Dividing by Zero

Dear sci/math,

I have a problem i would like to understand. Everybody knows you can't divide by zero, like everybody knows that binary codes just consist of 0 and 1.
First question: Why do you take a variable that is not defined at
for such an important system?

Second question: Would there be any difference if zero was defined for the casual use of Computers?

Maybe someone can help me just imagining how zero could be defined a little, if my questions make too little sense.

Thanks anon.

>>5
>>6
I remember reading the BBC article on James Anderson and specifically the "nullity" concept to come out of his transreal arithmetic.  It's been a long while, but I remember the impression I got after reading a little further than the article was that Anderson's theory got a lot of undeserved hostility simply because the BBC did a terrible job presenting it.  (This is unfortunately bound to happen every so often when reporters attempt to cover subjects they have no background in.)  It's not really suggesting division by zero is possible, it is just alternative way of having a computer handle the division by zero problem.

"Zero" is usually used to mean the additive identity of a ring (an algebraic structure with addition, subtraction, and multiplication, but not necessarily division, ahd the operations must satisfy some familiar requirements), and in this context division by it is only possible if the ring is trivial.  (If 0 is the only element, then of course you can say 0/0 = 0 without any problems.)

For any a in a given ring, a + 0 = a.  Multiplying both sides by a gives a(a + 0) = a*a.  Distributivity of multiplication over addition gives a*a + a*0 = a*a (= a*a + 0).  Subtracting a*a from both sides gives a*0 = 0.  In particular 0*0 = 0
If 0 has a multiplicative inverse, call it 0' (0*0' = 1), then 0*0*0' = 0*0', which yields (0 =) 0*1 = 1.  Then for a an arbitrary element of the ring, multiplying both sides of the previous equation by a gives (0 =) a*0 = a*1 (= a), so in fact the only element of this ring is 0.

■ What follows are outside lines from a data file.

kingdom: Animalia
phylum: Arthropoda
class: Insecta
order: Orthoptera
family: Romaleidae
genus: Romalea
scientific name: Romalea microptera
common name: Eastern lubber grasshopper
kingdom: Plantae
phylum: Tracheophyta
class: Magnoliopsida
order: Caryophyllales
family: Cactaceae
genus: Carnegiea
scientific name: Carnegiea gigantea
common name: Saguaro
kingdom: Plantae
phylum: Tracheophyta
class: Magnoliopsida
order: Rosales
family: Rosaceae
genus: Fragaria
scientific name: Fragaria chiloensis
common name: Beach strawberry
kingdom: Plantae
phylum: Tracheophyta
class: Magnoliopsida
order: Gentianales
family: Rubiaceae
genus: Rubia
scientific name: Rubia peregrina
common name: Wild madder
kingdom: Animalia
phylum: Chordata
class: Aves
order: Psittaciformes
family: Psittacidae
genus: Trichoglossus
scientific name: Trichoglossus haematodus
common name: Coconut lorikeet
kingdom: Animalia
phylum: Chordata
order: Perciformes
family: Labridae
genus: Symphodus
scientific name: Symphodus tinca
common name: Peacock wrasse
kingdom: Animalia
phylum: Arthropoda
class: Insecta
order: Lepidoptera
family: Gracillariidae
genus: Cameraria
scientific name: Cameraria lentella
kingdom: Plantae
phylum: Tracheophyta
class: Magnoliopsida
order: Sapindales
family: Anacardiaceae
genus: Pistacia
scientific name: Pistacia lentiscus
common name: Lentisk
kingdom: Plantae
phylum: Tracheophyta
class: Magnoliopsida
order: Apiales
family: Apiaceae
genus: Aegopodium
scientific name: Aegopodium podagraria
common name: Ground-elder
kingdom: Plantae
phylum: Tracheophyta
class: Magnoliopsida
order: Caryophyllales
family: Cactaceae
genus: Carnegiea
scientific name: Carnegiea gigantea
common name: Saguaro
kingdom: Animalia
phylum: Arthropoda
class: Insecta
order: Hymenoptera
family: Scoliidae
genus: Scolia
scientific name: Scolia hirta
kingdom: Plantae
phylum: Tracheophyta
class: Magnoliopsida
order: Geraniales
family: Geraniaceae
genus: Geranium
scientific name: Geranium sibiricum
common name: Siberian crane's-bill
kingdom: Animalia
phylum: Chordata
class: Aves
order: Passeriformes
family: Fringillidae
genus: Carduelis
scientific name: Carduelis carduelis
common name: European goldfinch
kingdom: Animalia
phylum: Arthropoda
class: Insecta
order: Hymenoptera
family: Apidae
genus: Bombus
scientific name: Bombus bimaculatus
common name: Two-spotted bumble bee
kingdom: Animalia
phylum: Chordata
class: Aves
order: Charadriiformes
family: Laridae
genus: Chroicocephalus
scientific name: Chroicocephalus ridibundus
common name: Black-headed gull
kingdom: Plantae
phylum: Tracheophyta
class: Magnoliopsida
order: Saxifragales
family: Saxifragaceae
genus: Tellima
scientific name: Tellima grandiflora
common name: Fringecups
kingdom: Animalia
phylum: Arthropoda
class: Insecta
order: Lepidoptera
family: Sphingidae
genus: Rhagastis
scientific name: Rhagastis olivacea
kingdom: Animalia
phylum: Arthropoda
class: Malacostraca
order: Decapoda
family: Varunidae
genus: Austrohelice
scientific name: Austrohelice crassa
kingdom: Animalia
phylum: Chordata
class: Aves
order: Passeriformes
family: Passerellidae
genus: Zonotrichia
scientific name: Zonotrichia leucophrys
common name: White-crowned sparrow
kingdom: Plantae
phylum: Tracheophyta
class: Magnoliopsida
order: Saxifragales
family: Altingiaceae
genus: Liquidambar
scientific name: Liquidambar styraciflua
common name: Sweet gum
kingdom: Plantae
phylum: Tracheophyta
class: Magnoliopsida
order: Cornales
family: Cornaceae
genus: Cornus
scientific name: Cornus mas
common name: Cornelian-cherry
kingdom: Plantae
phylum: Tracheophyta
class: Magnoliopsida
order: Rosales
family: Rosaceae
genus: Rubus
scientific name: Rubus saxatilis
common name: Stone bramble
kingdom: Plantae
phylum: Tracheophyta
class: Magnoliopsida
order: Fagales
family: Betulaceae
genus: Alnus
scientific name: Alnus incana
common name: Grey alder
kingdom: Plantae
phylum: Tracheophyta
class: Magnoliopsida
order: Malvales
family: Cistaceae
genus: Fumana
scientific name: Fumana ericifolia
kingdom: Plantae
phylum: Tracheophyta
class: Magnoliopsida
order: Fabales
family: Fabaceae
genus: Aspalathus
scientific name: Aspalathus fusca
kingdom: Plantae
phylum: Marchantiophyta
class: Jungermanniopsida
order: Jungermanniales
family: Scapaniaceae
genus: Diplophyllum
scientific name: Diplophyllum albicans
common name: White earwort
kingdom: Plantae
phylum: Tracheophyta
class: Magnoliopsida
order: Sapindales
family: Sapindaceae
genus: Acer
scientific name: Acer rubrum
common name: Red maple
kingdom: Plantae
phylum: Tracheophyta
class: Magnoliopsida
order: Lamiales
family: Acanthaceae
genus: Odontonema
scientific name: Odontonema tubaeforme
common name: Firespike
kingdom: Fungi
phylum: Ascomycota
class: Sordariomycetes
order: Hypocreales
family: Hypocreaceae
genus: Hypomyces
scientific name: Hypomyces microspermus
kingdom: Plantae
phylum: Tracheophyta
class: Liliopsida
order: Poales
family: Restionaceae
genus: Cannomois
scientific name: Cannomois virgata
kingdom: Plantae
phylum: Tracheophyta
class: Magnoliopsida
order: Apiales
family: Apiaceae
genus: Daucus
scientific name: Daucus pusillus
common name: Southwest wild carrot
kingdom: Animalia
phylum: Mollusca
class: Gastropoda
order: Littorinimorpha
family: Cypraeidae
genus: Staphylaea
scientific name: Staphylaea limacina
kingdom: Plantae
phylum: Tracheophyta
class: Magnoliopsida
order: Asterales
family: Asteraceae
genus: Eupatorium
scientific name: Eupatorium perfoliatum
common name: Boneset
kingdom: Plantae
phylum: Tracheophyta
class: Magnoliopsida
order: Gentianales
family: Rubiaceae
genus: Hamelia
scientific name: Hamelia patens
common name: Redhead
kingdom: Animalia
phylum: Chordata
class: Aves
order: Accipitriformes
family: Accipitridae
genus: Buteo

The upshot is that division by zero isn't really possible unless you're not using a conventional notion of zero (or unless 0 is your only element).  Some people say wheel theory allows division by zero, and to be honest I haven't looked that far into it, but it's always looked to me like wheel theory has defined a new operation and simply labeled it as "division by zero" without it actually being directly related.